(Saved data entries)

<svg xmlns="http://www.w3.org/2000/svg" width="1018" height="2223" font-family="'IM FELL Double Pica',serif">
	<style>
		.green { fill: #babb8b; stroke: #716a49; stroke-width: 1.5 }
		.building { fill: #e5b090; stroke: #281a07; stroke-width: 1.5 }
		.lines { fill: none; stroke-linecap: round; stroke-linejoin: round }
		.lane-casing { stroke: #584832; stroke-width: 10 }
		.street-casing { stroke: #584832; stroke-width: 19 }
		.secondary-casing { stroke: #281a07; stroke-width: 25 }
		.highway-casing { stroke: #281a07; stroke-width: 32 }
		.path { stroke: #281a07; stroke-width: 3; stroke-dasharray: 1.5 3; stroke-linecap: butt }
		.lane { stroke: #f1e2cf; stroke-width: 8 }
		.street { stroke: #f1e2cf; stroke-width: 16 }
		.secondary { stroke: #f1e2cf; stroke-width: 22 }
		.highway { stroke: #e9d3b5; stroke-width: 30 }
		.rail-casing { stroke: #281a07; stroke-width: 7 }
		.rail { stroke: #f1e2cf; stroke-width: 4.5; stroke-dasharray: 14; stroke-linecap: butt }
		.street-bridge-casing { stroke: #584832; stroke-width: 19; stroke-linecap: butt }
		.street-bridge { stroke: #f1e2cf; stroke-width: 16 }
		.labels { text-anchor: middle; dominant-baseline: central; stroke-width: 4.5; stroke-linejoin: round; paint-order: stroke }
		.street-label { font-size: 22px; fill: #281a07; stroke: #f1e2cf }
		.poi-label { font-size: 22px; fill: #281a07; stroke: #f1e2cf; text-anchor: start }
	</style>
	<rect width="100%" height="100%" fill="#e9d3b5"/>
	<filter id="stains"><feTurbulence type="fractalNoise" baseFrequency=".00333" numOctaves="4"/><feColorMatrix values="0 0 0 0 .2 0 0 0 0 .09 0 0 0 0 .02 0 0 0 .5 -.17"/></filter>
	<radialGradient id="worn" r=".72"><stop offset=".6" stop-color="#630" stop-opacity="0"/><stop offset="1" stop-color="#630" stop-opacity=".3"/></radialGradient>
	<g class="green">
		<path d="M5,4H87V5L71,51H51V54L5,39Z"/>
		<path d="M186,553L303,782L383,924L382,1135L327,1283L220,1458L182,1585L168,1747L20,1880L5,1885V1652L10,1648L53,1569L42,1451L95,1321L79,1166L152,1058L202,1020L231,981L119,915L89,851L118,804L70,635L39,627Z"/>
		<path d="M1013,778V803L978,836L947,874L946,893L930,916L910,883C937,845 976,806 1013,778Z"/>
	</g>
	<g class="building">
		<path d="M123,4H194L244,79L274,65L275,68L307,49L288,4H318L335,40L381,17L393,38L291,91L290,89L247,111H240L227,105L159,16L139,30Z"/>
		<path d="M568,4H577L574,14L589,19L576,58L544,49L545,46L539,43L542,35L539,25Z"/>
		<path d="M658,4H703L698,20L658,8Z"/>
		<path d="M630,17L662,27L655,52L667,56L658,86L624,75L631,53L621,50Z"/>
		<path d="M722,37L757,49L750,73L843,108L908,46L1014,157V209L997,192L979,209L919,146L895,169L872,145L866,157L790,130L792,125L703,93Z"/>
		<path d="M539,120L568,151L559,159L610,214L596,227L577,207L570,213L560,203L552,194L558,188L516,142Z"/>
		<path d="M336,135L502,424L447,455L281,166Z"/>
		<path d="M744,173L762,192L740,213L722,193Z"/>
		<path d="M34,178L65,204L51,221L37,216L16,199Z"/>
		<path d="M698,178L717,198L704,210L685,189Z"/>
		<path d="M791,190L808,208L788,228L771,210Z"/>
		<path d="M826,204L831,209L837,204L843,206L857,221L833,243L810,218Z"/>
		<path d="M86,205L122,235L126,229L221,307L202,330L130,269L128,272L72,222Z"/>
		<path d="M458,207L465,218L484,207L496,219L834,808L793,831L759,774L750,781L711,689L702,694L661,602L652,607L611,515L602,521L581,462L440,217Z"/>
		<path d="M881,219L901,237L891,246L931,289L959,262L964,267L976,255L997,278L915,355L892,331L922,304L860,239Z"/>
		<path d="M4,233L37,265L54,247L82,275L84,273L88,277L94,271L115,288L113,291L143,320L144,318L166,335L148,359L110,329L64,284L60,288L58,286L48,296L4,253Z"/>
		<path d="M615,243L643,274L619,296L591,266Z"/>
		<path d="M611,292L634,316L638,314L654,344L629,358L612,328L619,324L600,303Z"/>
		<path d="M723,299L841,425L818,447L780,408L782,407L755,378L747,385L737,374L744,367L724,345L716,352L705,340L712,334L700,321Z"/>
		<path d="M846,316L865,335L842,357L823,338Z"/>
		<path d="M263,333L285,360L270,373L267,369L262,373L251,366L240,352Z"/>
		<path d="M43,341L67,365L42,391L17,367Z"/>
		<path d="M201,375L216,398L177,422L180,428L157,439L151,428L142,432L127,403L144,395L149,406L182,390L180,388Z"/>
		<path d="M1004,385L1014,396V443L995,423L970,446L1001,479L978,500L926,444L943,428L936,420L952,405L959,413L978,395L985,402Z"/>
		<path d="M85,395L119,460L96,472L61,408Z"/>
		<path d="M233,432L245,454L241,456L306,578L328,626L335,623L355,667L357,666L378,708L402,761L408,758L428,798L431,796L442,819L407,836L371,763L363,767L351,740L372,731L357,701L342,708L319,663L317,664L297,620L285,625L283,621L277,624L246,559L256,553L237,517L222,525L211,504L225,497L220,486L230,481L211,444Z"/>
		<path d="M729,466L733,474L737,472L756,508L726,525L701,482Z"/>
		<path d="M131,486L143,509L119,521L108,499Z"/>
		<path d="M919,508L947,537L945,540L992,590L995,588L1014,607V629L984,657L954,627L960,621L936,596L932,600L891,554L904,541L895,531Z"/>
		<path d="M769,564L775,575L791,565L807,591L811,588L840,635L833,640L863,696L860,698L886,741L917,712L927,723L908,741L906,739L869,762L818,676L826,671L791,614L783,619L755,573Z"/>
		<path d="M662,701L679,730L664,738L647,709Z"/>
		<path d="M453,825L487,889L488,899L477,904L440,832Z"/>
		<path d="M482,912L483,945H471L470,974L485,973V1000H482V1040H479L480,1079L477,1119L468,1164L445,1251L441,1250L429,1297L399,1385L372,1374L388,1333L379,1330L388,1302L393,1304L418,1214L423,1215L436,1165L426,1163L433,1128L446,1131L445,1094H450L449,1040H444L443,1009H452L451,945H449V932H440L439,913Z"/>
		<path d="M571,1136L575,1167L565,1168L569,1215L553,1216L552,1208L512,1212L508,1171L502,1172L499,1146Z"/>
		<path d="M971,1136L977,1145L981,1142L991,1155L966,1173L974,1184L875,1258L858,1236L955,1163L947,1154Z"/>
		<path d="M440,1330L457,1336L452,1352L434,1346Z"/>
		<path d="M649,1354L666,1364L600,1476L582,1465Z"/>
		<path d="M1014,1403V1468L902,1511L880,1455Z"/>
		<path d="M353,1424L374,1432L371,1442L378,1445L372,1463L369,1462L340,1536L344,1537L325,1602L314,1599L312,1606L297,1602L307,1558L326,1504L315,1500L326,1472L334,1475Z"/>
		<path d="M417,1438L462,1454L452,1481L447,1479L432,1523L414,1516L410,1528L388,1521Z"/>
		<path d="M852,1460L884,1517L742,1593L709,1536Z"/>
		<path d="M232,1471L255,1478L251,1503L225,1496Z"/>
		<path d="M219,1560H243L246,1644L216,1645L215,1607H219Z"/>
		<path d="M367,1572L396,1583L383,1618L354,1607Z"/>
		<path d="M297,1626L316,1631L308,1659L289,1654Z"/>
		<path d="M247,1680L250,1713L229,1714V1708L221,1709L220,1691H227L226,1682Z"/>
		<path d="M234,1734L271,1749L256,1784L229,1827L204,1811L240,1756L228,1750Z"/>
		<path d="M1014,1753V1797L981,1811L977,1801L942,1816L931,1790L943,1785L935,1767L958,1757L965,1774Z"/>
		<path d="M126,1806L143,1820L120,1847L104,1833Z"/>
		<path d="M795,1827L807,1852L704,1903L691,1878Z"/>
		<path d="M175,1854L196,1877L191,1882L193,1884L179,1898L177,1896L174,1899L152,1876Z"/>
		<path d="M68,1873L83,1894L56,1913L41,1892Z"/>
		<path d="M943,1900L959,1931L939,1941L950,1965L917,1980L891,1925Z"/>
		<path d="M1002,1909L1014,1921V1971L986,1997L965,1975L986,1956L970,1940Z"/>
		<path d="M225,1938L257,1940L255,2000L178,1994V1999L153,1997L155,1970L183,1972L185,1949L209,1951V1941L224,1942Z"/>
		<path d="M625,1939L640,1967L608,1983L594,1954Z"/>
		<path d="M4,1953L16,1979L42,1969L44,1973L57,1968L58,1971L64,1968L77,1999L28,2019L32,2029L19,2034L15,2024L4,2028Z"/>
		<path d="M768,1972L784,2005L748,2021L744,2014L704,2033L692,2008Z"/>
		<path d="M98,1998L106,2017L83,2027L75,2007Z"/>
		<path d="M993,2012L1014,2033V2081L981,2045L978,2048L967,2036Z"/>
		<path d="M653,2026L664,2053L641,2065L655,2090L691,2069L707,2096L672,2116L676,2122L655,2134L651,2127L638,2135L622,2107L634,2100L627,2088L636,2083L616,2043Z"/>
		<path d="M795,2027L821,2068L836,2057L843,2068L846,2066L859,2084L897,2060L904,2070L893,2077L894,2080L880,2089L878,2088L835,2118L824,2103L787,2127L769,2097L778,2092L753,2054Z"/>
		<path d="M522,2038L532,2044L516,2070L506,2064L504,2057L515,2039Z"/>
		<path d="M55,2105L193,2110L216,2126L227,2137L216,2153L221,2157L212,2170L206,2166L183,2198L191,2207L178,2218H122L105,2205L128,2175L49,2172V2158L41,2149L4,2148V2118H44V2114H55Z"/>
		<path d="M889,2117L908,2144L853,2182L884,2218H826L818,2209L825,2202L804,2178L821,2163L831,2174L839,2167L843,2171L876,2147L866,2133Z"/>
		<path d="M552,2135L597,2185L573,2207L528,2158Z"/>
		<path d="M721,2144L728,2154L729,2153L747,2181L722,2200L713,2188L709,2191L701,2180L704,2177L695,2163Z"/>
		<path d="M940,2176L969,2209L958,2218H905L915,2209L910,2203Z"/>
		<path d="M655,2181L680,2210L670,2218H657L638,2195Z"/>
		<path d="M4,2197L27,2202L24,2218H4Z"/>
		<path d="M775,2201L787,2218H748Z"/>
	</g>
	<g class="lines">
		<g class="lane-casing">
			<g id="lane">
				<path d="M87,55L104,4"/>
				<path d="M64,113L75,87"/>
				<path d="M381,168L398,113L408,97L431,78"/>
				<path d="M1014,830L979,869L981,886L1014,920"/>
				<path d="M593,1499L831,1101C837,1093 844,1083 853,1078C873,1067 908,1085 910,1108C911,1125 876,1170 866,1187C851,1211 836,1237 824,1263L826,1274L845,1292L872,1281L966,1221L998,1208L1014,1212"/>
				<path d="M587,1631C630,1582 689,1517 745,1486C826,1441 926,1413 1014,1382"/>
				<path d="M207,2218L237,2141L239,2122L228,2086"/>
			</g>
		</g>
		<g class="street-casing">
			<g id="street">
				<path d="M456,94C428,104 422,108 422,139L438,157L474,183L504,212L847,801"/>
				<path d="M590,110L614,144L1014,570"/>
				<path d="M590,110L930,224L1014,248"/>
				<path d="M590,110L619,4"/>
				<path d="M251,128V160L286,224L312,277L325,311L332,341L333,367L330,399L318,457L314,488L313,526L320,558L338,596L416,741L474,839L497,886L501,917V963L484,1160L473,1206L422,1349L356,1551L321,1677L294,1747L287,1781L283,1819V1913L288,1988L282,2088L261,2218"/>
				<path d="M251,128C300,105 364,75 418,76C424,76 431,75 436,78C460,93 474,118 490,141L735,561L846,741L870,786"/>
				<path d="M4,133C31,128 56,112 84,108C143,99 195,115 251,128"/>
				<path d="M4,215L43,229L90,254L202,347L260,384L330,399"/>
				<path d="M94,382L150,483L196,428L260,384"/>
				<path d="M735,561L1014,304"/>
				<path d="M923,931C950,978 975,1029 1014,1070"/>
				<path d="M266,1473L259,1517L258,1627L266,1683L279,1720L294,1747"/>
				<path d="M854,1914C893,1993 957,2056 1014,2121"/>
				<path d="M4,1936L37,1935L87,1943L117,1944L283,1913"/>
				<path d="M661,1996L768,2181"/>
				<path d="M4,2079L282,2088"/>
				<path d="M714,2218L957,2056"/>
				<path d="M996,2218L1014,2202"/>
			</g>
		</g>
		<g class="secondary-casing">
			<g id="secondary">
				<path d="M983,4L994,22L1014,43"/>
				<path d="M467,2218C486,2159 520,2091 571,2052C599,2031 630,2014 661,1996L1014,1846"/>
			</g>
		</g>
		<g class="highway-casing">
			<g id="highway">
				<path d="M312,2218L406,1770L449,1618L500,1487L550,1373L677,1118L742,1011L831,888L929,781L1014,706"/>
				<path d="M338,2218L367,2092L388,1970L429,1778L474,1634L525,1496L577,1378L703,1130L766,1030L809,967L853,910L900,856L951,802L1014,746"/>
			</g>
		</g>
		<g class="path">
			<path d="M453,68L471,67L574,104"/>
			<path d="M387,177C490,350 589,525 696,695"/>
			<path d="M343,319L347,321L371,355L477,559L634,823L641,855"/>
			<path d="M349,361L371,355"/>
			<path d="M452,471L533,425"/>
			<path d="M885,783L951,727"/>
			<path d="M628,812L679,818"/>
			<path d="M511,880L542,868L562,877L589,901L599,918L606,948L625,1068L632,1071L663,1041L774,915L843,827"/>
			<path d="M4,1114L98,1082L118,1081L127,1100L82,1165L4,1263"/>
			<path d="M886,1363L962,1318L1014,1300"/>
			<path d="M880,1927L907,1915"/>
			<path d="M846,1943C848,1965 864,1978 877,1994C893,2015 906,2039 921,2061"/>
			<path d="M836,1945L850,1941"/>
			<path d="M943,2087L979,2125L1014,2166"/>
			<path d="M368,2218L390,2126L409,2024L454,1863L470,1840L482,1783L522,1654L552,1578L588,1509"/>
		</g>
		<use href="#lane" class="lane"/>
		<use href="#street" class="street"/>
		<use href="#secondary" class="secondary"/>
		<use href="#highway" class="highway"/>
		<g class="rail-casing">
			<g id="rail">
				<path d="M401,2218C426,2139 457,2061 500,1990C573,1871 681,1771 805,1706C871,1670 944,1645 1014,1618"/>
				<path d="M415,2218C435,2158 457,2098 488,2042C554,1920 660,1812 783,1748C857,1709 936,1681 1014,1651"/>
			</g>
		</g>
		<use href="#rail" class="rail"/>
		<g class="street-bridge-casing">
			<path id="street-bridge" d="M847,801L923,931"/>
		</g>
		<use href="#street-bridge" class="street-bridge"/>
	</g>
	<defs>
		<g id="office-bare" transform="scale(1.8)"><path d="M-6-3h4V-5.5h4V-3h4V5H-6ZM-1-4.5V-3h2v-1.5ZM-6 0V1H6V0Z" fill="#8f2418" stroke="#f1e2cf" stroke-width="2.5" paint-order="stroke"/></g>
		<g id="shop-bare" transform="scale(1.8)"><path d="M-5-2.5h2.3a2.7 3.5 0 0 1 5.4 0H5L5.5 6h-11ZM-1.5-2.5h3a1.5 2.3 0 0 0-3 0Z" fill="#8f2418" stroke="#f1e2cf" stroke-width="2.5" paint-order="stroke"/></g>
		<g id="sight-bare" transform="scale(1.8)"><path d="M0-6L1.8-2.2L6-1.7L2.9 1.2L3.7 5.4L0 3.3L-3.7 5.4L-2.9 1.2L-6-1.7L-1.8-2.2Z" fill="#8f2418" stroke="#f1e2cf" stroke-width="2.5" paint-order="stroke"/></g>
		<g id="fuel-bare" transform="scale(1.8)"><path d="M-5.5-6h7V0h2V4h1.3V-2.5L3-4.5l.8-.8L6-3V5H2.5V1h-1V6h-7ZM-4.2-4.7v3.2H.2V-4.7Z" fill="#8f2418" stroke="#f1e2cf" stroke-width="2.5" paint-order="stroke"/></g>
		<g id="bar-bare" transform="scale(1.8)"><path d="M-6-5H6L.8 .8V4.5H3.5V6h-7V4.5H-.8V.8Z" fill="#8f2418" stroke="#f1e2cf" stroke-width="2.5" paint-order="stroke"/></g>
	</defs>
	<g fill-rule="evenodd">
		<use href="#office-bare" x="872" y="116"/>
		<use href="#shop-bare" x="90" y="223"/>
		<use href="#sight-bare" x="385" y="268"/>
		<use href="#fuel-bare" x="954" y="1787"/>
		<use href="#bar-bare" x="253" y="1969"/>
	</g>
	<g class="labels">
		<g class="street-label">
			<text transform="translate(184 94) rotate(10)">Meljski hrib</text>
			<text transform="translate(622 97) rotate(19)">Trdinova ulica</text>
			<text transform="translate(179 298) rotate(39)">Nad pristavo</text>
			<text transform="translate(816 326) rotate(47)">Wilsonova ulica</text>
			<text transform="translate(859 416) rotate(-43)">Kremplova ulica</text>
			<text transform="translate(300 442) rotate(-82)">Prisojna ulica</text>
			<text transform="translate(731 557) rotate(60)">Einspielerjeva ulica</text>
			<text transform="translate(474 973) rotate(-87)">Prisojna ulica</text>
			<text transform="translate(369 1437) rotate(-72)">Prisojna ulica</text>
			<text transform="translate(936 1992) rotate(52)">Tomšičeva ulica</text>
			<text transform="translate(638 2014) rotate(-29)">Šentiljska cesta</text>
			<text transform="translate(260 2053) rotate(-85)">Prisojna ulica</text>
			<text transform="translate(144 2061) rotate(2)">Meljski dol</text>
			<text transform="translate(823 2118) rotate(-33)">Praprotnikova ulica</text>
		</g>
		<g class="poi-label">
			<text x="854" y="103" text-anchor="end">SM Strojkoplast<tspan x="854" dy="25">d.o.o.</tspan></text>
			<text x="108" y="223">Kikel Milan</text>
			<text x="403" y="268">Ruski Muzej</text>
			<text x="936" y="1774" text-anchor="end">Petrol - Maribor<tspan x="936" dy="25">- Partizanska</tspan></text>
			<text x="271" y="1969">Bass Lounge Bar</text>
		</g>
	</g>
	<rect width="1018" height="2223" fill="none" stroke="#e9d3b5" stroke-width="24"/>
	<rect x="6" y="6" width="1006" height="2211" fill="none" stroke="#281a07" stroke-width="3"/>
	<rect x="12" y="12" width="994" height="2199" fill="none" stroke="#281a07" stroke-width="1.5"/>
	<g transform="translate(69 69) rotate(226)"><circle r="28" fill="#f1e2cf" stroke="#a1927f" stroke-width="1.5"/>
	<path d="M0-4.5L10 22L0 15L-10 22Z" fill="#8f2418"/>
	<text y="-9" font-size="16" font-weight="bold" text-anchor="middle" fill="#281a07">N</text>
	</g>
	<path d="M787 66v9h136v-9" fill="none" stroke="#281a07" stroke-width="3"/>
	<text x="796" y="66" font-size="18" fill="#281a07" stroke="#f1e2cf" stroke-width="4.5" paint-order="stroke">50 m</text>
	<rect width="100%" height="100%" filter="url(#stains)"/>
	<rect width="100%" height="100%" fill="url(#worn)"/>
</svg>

**Problem description:**
The answer must consist of every line above that contains the word "worn".

**Reply to the task:**
	<radialGradient id="worn" r=".72"><stop offset=".6" stop-color="#630" stop-opacity="0"/><stop offset="1" stop-color="#630" stop-opacity=".3"/></radialGradient>
	<rect width="100%" height="100%" fill="url(#worn)"/>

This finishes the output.